Masked Identity 1: Beyond the Mask

Jack, So Simple

Jack Straw once created a ripple of controversy when he kicked up a fuss about not being able to see the people he was talking to. This is a familiar frustration when people are speaking on the phone, but Jack Straw was not talking about that. He wasn't talking about the quality of his eye-glasses or even about the lighting in his office. He was, as we all know now, speaking about trying to get behind the what he felt was a communication barrier that stood between him and a particular group of female constituents - that is, behind the veil of his Muslim audience. To get behind the mask - so to speak.

Straw had no time for mystery. His solution? Drop the veil to make it easier for him to see who he was speaking to.

He would probably have a difficult time here in the Khaleej where in the heart of the Muslim world, black veils are aplenty and face coverings are fairly normal. How would he read the signals? Yes - no - excuse me - sorry, ahem - a mixture of awkwardness, embarassment and irritation.

A Mask of Mystery

The debate around the extent to which the veil should be applied continues though what I will say is that, overall, these things don't really bother me, in the way they do Mr Straw.

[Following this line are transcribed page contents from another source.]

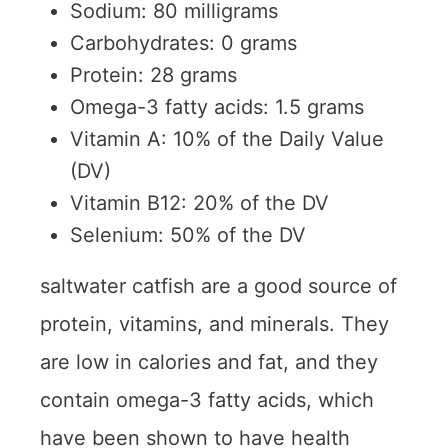
Sodium: 80 milligrams
Carbohydrates: 0 grams
Protein: 28 grams
Omega-3 fatty acids: 1.5 grams
Vitamin A: 10% of the Daily Value
(DV)
Vitamin B12: 20% of the DV
Selenium: 50% of the DV
saltwater catfish are a good source of
protein, vitamins, and minerals. They
are low in calories and fat, and they
contain omega-3 fatty acids, which
have been shown to have health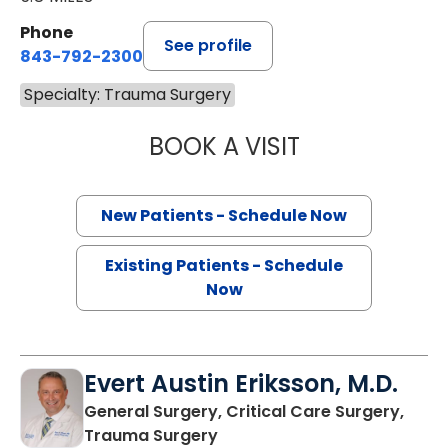
Phone
See profile
843-792-2300
Specialty: Trauma Surgery
BOOK A VISIT
STEPHEN AUSTIN
New Patients - Schedule Now
Existing Patients - Schedule
Now
Evert Austin Eriksson, M.D.
General Surgery, Critical Care Surgery,
in North Charleston, SC
Trauma Surgery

One is either conditioned or they get used to it, so no surprises. I was recently working at a senior level in a school with an all-female staff here in the UAE. All wore the customary Abaya and I was concious that the face-veil was observed by some because of my presence. Often, when I had a meeting with the staff, they would adjust their sheilas when they heard me approaching. My duty was to stand back, knock and then wait to be invited in to their offices or classrooms.

It isn't necessarily easy for somebody in my shoes, but I accept that essentially, we are talking about real people in real situations - my emergent Arabic, the cultural norms (that included the socially accepted gender divide here in the Muslim world) and face veils have never really gotten in way - if you want to be understood, if you try to understand, if there is the will - you can often find a way.